++++ Data for analysis ++++

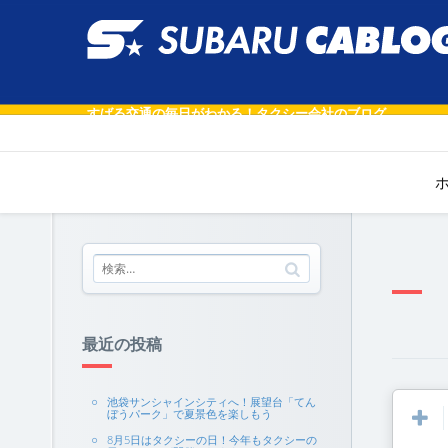
すばる交通の毎日がわかる！タクシー会社のブログ
最近の投稿
池袋サンシャインシティへ！展望台「てん
ぼうパーク」で夏景色を楽しもう
8月5日はタクシーの日！今年もタクシーの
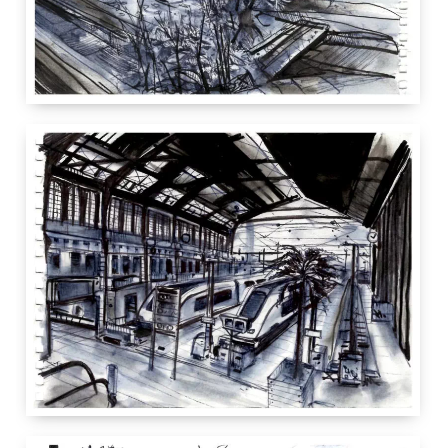
12.5 cm
21 cm
Genève
Suisse
12.5 cm
21 cm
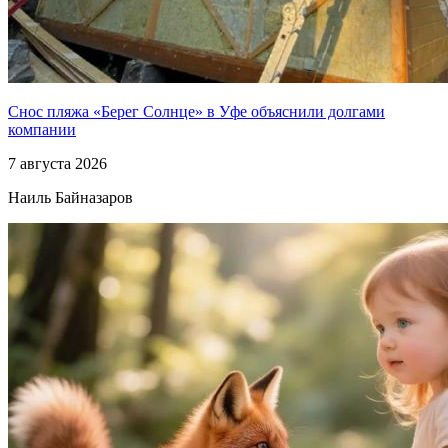
Снос пляжа «Берег Солнце» в Уфе объяснили долгами
компании
7 августа 2026
Наиль Байназаров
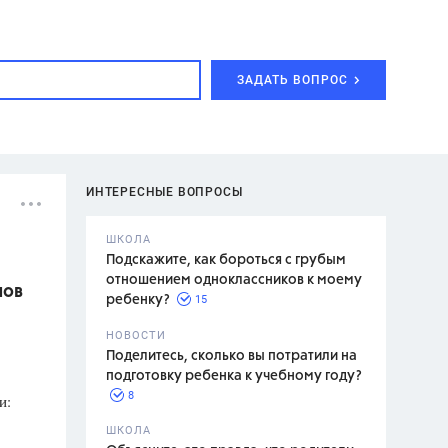
ЗАДАТЬ ВОПРОС
ИНТЕРЕСНЫЕ ВОПРОСЫ
ШКОЛА
Подскажите, как бороться с грубым
отношением одноклассников к моему
лов
15
ребенку?
с,
7 класс,
НОВОСТИ
2 класс
Поделитесь, сколько вы потратили на
подготовку ребенка к учебному году?
8
и:
.,
ШКОЛА
асян Л.С.,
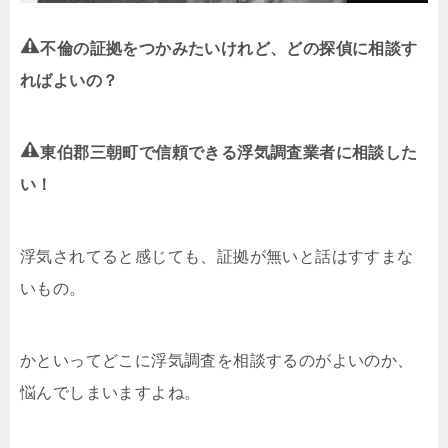
不倫の証拠をつかみたいけれど、どの探偵に相談す
ればよいの？
東伯郡三朝町で信頼できる浮気調査業者に相談した
い！
浮気されてると感じても、証拠が無いと話はすすまな
いもの。
かといってどこに浮気調査を相談するのがよいのか、
悩んでしまいますよね。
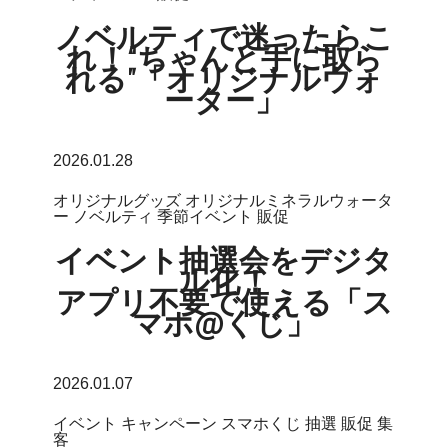
ノベルティで迷ったらこ
れ！“ちゃんと手に取ら
れる”「オリジナルウォ
ーター」
2026.01.28
オリジナルグッズ
オリジナルミネラルウォータ
ー
ノベルティ
季節イベント
販促
イベント抽選会をデジタ
ル化！
アプリ不要で使える「ス
マホ@くじ」
2026.01.07
イベント
キャンペーン
スマホくじ
抽選
販促
集
客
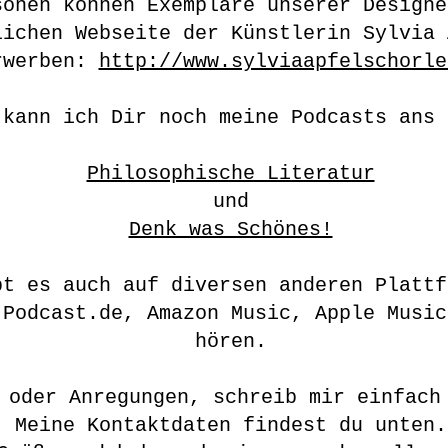
sonen können Exemplare unserer Designe
lichen Webseite der Künstlerin Sylvia 
rwerben:
http://www.sylviaapfelschorle
 kann ich Dir noch meine Podcasts ans 
Philosophische Literatur
und
Denk was Schönes!
bt es auch auf diversen anderen Plattf
 Podcast.de, Amazon Music, Apple Music
hören.
 oder Anregungen, schreib mir einfach
Meine Kontaktdaten findest du unten.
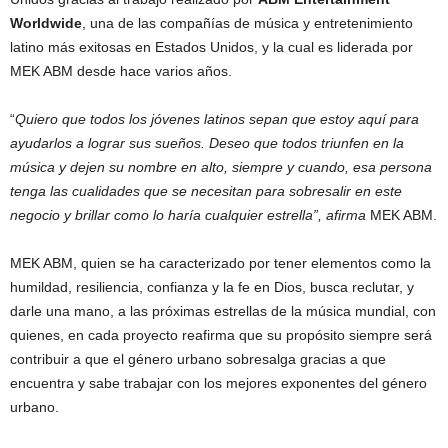
Worldwide
, una de las compañías de música y entretenimiento
latino más exitosas en Estados Unidos, y la cual es liderada por
MEK ABM desde hace varios años.
“
Quiero que todos los jóvenes latinos sepan que estoy aquí para
ayudarlos a lograr sus sueños. Deseo que todos triunfen en la
música y dejen su nombre en alto, siempre y cuando, esa persona
tenga las cualidades que se necesitan para sobresalir en este
negocio y brillar como lo haría cualquier estrella”, afirma
MEK ABM.
MEK ABM, quien se ha caracterizado por tener elementos como la
humildad, resiliencia, confianza y la fe en Dios, busca reclutar, y
darle una mano, a las próximas estrellas de la música mundial, con
quienes, en cada proyecto reafirma que su propósito siempre será
contribuir a que el género urbano sobresalga gracias a que
encuentra y sabe trabajar con los mejores exponentes del género
urbano.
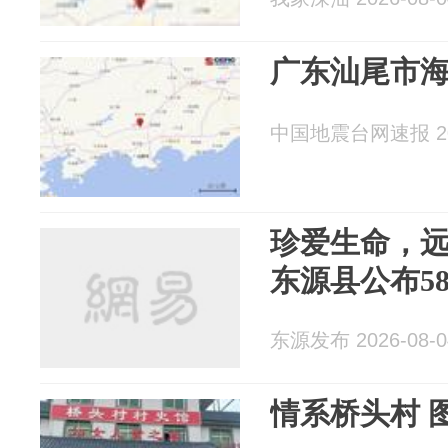
广东汕尾市海
中国地震台网速报 202
珍爱生命，
东源县公布5
东源发布 2026-08-0
情系桥头村 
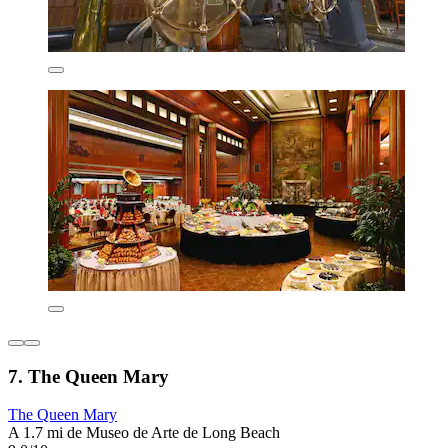
7. The Queen Mary
The Queen Mary
A 1.7 mi de Museo de Arte de Long Beach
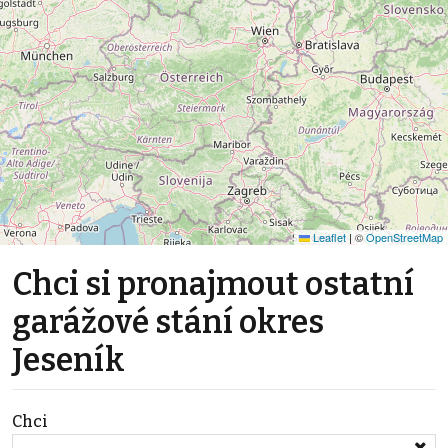
Leaflet
|
©
OpenStreetMap
Chci si pronajmout ostatní
garážové stání okres
Jeseník
Chci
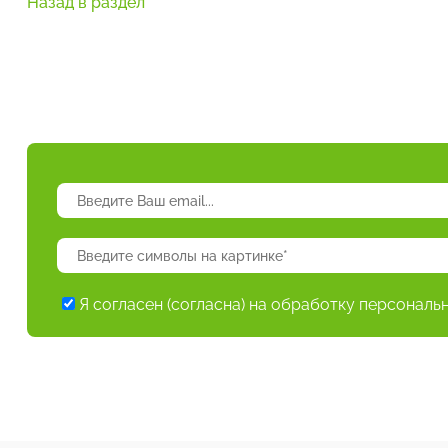
Назад в раздел
Я согласен (согласна) на обработку персональ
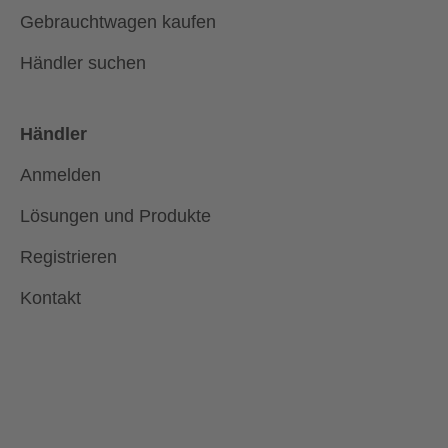
Gebrauchtwagen kaufen
Händler suchen
Händler
Anmelden
Lösungen und Produkte
Registrieren
Kontakt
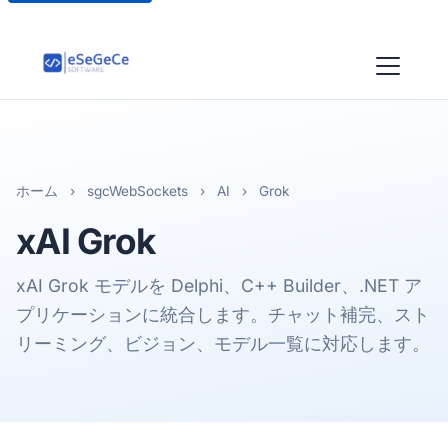
ホーム
›
sgcWebSockets
›
AI
›
Grok
xAI Grok
xAI Grok モデルを Delphi、C++ Builder、.NET ア
プリケーションに統合します。チャット補完、スト
リーミング、ビジョン、モデル一覧に対応します。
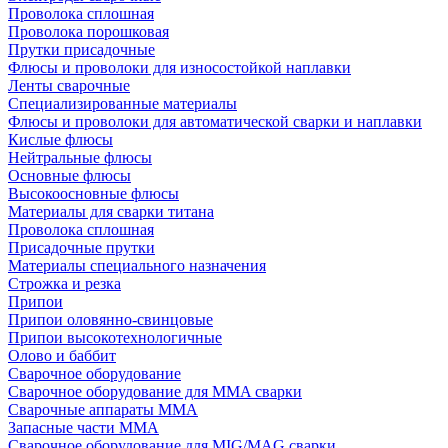
Проволока сплошная
Проволока порошковая
Прутки присадочные
Флюсы и проволоки для износостойкой наплавки
Ленты сварочные
Специализированные материалы
Флюсы и проволоки для автоматической сварки и наплавки
Кислые флюсы
Нейтральные флюсы
Основные флюсы
Высокоосновные флюсы
Материалы для сварки титана
Проволока сплошная
Присадочные прутки
Материалы специального назначения
Строжка и резка
Припои
Припои оловянно-свинцовые
Припои высокотехнологичные
Олово и баббит
Сварочное оборудование
Сварочное оборудование для MMA сварки
Сварочные аппараты MMA
Запасные части MMA
Сварочное оборудование для MIG/MAG сварки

++++

- [Prompt] Can you write out the records again with every "12.5 cm" swapped for "125 mm", changing nothing else and leaving out the pictures?

- [Task output]
すばる交通の毎日がわかる！タクシー会社のブログ
最近の投稿
池袋サンシャインシティへ！展望台「てん
ぼうパーク」で夏景色を楽しもう
8月5日はタクシーの日！今年もタクシーの
125 mm
21 cm
Genève
Suisse
125 mm
21 cm
Снос пляжа «Берег Солнце» в Уфе объяснили долгами
компании
7 августа 2026
Наиль Байназаров
ЗАДАТЬ ВОПРОС
ИНТЕРЕСНЫЕ ВОПРОСЫ
ШКОЛА
Подскажите, как бороться с грубым
отношением одноклассников к моему
лов
15
ребенку?
с,
7 класс,
НОВОСТИ
2 класс
Поделитесь, сколько вы потратили на
подготовку ребенка к учебному году?
8
и:
.,
ШКОЛА
асян Л.С.,
不倫の証拠をつかみたいけれど、どの探偵に相談す
ればよいの？
東伯郡三朝町で信頼できる浮気調査業者に相談した
い！
浮気されてると感じても、証拠が無いと話はすすまな
いもの。
かといってどこに浮気調査を相談するのがよいのか、
悩んでしまいますよね。
ノベルティで迷ったらこ
れ！“ちゃんと手に取ら
れる”「オリジナルウォ
ーター」
2026.01.28
オリジナルグッズ
オリジナルミネラルウォータ
ー
ノベルティ
季節イベント
販促
イベント抽選会をデジタ
ル化！
アプリ不要で使える「ス
マホ@くじ」
2026.01.07
イベント
キャンペーン
スマホくじ
抽選
販促
集
客
sonen können Exemplare unserer Designe
lichen Webseite der Künstlerin Sylvia 
rwerben:
http://www.sylviaapfelschorle
 kann ich Dir noch meine Podcasts ans 
Philosophische Literatur
und
Denk was Schönes!
bt es auch auf diversen anderen Plattf
 Podcast.de, Amazon Music, Apple Music
hören.
 oder Anregungen, schreib mir einfach
Meine Kontaktdaten findest du unten.
Worldwide
, una de las compañías de música y entretenimiento
latino más exitosas en Estados Unidos, y la cual es liderada por
MEK ABM desde hace varios años.
“
Quiero que todos los jóvenes latinos sepan que estoy aquí para
ayudarlos a lograr sus sueños. Deseo que todos triunfen en la
música y dejen su nombre en alto, siempre y cuando, esa persona
tenga las cualidades que se necesitan para sobresalir en este
negocio y brillar como lo haría cualquier estrella”, afirma
MEK ABM.
MEK ABM, quien se ha caracterizado por tener elementos como la
humildad, resiliencia, confianza y la fe en Dios, busca reclutar, y
darle una mano, a las próximas estrellas de la música mundial, con
quienes, en cada proyecto reafirma que su propósito siempre será
contribuir a que el género urbano sobresalga gracias a que
encuentra y sabe trabajar con los mejores exponentes del género
urbano.
广东汕尾市海
中国地震台网速报 202
珍爱生命，
东源县公布5
东源发布 2026-08-0
情系桥头村 
7. The Queen Mary
The Queen Mary
A 1.7 mi de Museo de Arte de Long Beach
Leaflet
|
©
OpenStreetMap
Chci si pronajmout ostatní
garážové stání okres
Jeseník
Chci
Назад в раздел
Я согласен (согласна) на обработку персональ
Gebrauchtwagen kaufen
Händler suchen
Händler
Anmelden
Lösungen und Produkte
Registrieren
Kontakt
ホーム
›
sgcWebSockets
›
AI
›
Grok
xAI Grok
xAI Grok モデルを Delphi、C++ Builder、.NET ア
プリケーションに統合します。チャット補完、スト
リーミング、ビジョン、モデル一覧に対応します。
Проволока сплошная
Проволока порошковая
Прутки присадочные
Флюсы и проволоки для износостойкой наплавки
Ленты сварочные
Специализированные материалы
Флюсы и проволоки для автоматической сварки и наплавки
Кислые флюсы
Нейтральные флюсы
Основные флюсы
Высокоосновные флюсы
Материалы для сварки титана
Проволока сплошная
Присадочные прутки
Материалы специального назначения
Строжка и резка
Припои
Припои оловянно-свинцовые
Припои высокотехнологичные
Олово и баббит
Сварочное оборудование
Сварочное оборудование для MMA сварки
Сварочные аппараты MMA
Запасные части MMA
Сварочное оборудование для MIG/MAG сварки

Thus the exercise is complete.